Clem McSpadden, a member of the ProRodeo Hall of Fame and an immensely popular political figure in his native Oklahoma, died at 10:51 p.m. July 7 at the M.D. Anderson Cancer Center in Houston after a lengthy struggle with cancer.
McSpadden, of Chelsea, Okla., was general manager of the National Finals Rodeo for 18 years in Oklahoma City (1967-84), a past president of the Rodeo Cowboys Association and one of the sport’s legendary announcers for more than half a century. He was inducted into the ProRodeo Hall of Fame in 1990.
“The entire Western world has lost a friend with the passing of Clem McSpadden,” said Professional Rodeo Cowboys Association Chairman of the Board Keith Martin. “I’ve known Clem all my life, and no one knew rodeo better or loved it more than he did. This is a sad day for our sport, but the legacy of Clem McSpadden will live on forever.”
As an announcer, McSpadden worked the National Finals Steer Roping (NFSR) a record 27 times from 1963 to 2000. He announced rodeos in 41 states, Mexico and Canada, where he became the first American to serve as the voice of the Calagary Stampede and the Canadian Finals Rodeo.

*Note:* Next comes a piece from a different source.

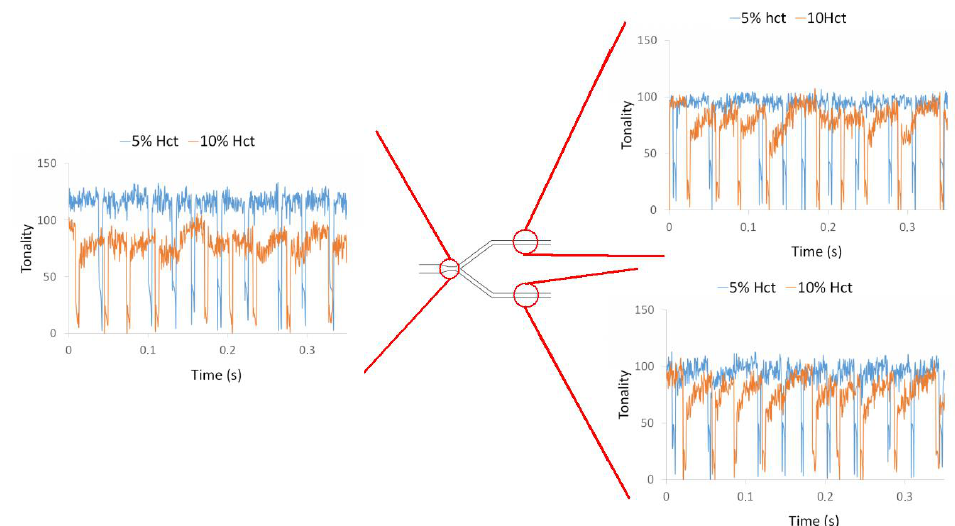
Figure 9. Influence of air bubbles on the local Hct for a flow rate of 10 µL/min for 5% Hct and 10% Hct in bifurcation B2.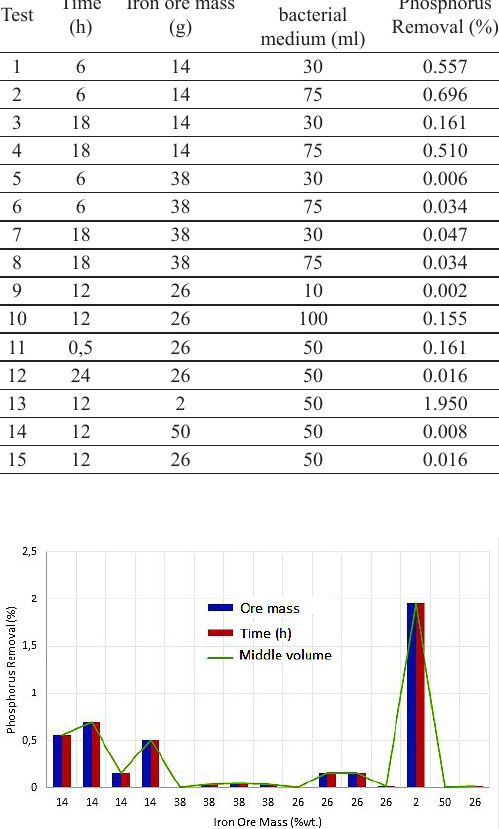
Figure 3. Results of the phosphorus removal tests using the burkolderia caribensis strain.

McSpadden conducted the opening for the “Command Performance” Rodeo for President Ronald Reagan in 1983 and was the American announcer chosen for the U.S. versus Canada Rodeo during the 1988 Winter Olympic Games in Calgary.
In 1986, McSpadden was named PRCA Announcer of the Year and Cowboy Hall of Fame Man of the Year.

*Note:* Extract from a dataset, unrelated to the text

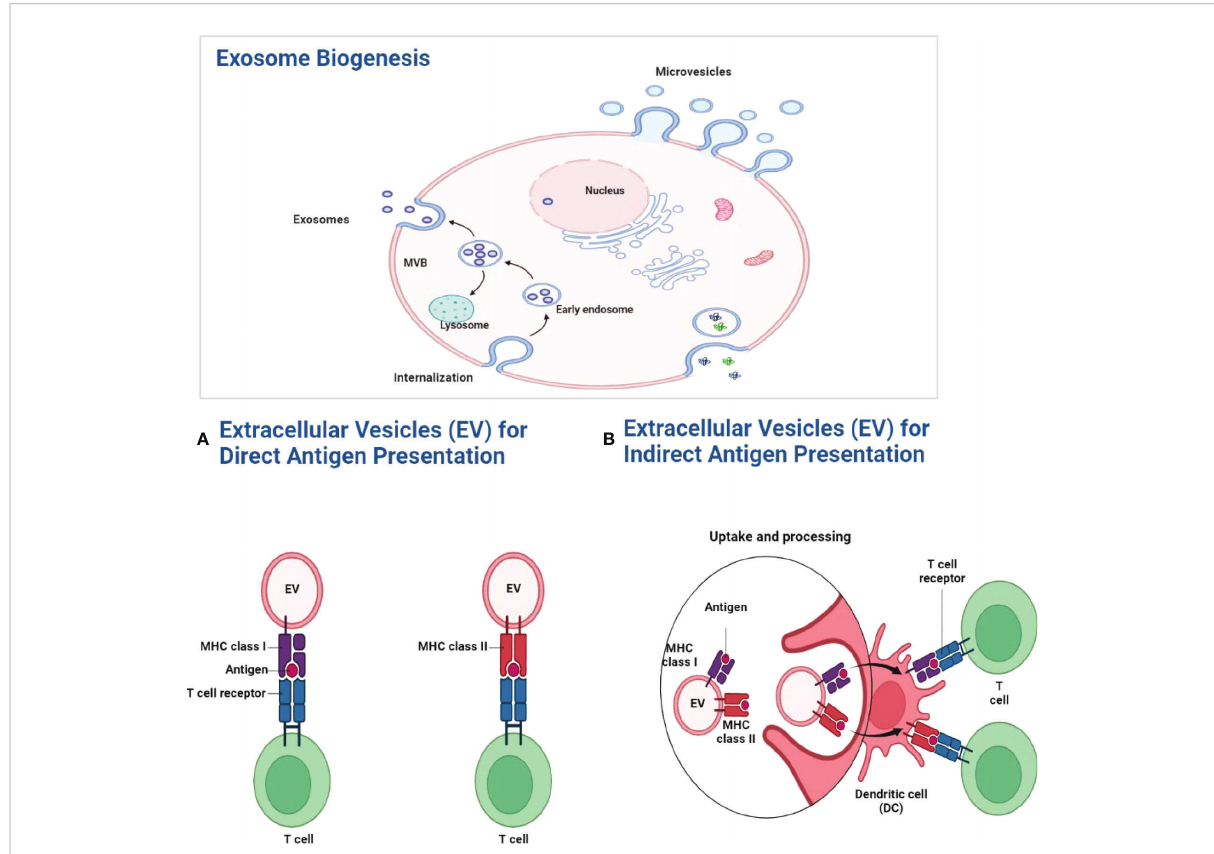
FIGURE 2 Exosome biogenesis. The MVB gradually fi lls with intraluminal vesicles as a consequence of inward budding. And these multivascular entities are capable of doing two tasks simultaneously. One of these two pathways may allow MVBs to combine with lysosomes and break down their contents. Alternatively, it may follow the exocytic route, fusing with the plasma membrane to discharge its contents into the extracellular environment. ILVs are referred to as “ exosomes ” after they are discharged into the extracellular environment. (A) Antigen presentation by exosomes. By expressing MHC molecules on their surface, exosomes may directly transport antigens to T cells. Exosome-associated peptide- MHC complexes are densely localized in the DC plasma membrane for ef fi cient immunological synapses when exosomes bind to the surface of DCs. (B) Exogenous antigens are digested and presented onto MHC-I molecules by phagocytic antigen-presenting cells, which causes speci fi c CD8+ T lymphocytes to cross-present MHC class I-restricted antigens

“Clem was the godfather of all of ’em,” said fellow ProRodeo Hall of Fame inductee Roy Cooper. “He was the voice of rodeo. He loved roping, and he saw them all-from Toots Mansfield, Jim Bob Altizer and Dean Oliver to Joe Beaver, Fred Whitfield and Cody Ohl. Clem McSpadden has done more for our sport than any other individual. He always worked hard, and he always made a difference in everything he did. Clem was a man who got things done. He was a good friend to all cowboys, and was a real blessing in my life. Now Clem’s up there where the great ones roam, with Sonny Davis, Freckles Brown and Jim Shoulders.”
A tribute to McSpadden was already being discussed for the 50th annual Wrangler National Finals Rodeo, Dec. 4-13 in Las Vegas, and WNFR general manager Shawn Davis is going ahead with plans for honoring a man Davis describes as “an icon in our sport.”

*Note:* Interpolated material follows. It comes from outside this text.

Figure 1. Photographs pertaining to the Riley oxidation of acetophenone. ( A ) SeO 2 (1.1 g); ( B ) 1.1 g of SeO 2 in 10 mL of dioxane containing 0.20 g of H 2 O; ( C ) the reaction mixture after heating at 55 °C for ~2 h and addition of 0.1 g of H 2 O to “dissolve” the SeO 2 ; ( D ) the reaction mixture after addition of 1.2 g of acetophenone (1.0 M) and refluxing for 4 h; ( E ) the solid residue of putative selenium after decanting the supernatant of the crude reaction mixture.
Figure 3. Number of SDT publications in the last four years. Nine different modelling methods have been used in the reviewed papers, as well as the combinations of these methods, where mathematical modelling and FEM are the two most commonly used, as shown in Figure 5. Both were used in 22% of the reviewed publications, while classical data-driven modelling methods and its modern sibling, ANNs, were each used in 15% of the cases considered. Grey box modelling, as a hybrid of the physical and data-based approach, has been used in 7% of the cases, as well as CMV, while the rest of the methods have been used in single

“This is definitely a loss,” Davis said. “There are very few people who you can say really made rodeo, and he is one of them. The NFR is the most stable thing in rodeo, and he played a very instrumental role in getting the NFR up to that next plateau, carrying the sport with it.”
A graduate of Oklahoma State University, McSpadden served in the U.S. Navy (1944-46) before launching himself into the dual careers of politician and rodeo announcer. He was elected to the Oklahoma Senate in 1954 and served until 1972, twice being elected president pro tempore; he was the first to serve consecutive terms.
In 1972, McSpadden was elected to the U.S. House of Representatives and became the first freshman to serve on the prestigious Rules Committee before launching an unsuccessful campaign for the governorship of Oklahoma, losing to David Boren.
The Chelsea post office was named in McSpadden’s honor in January.
“Clem McSpadden was a cherished mentor and adviser to me and so many other elected leaders across Oklahoma,” U.S. Representative Dan Boren (D-Okla.) told the Tulsa World. “He was a state legislator, U.S. congressman, businessman, rancher, long-time rodeo announcer and always remained a devoted public servant to his community, state and country.”
A moment of silence for McSpadden was observed July 8 on the floor of the U.S. House of Representatives.
McSpadden is survived by his wife, Donna, his daughter, Kay and his sons, Bart and Paul.